--- Data shown Enclosed Below ---

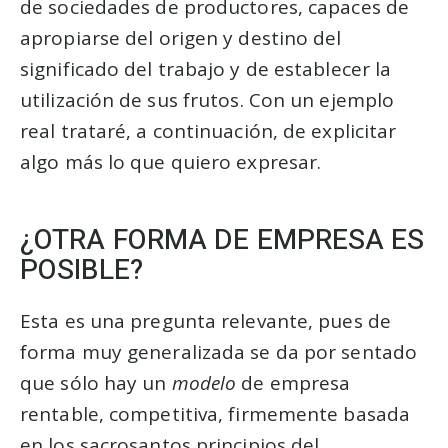
de sociedades de productores, capaces de
apropiarse del origen y destino del
significado del trabajo y de establecer la
utilización de sus frutos. Con un ejemplo
real trataré, a continuación, de explicitar
algo más lo que quiero expresar.
¿OTRA FORMA DE EMPRESA ES
POSIBLE?
Esta es una pregunta relevante, pues de
forma muy generalizada se da por sentado
que sólo hay un
modelo
de empresa
rentable, competitiva, firmemente basada
en los sacrosantos principios del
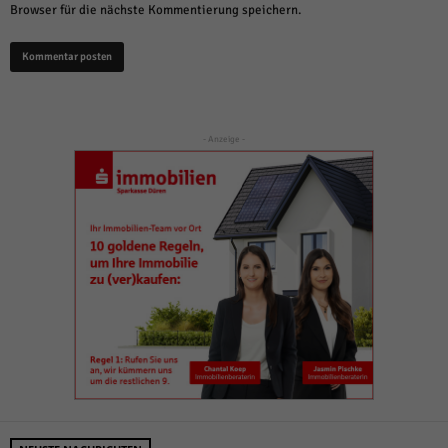
Browser für die nächste Kommentierung speichern.
- Anzeige -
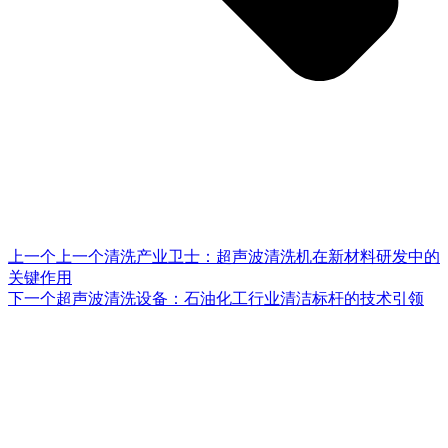
上一个
上一个
清洗产业卫士：超声波清洗机在新材料研发中的
关键作用
下一个
超声波清洗设备：石油化工行业清洁标杆的技术引领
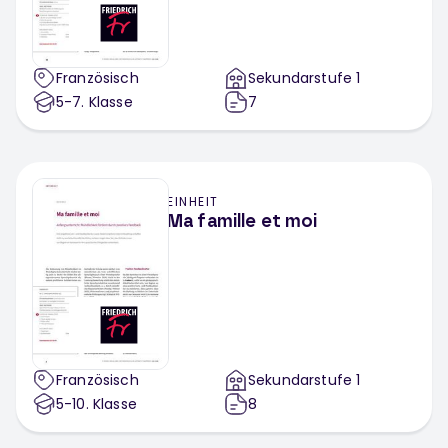
Tout-formen
Präpositionen des Ortes
Être et avoir
Interrogativpronomen
Französisch
Sekundarstufe 1
Idiomatische Wendungen
5-7
. Klasse
7
Untersuchung der Inhalt-Form-Beziehung
Begrüßung und Verabschiedung
Zahlen Französisch
EINHEIT
Ma famille et moi
Korrekte Aussprache und Intonation üben
Alltagssprache
Gesprächskonventionen und
Kommunikationssituationen
Tage
Französische Grammatik
Französisch
Sekundarstufe 1
Leseverständnis Französisch
5-10
. Klasse
8
Hörverstehen Französisch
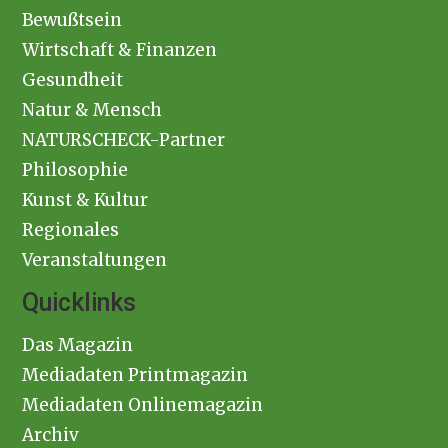
Bewußtsein
Wirtschaft & Finanzen
Gesundheit
Natur & Mensch
NATURSCHECK-Partner
Philosophie
Kunst & Kultur
Regionales
Veranstaltungen
Quicklinks
Das Magazin
Mediadaten Printmagazin
Mediadaten Onlinemagazin
Archiv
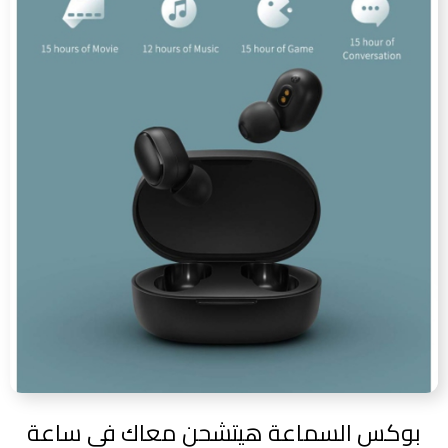
بوكس السماعة هيتشحن معاك في ساعة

--- End of Enclosed Data shown ---

◆ Exercise prompt ◆
Your reply is one number: how many lines of the records above contain the word "Mediadaten".

◆ Task answer ◆
2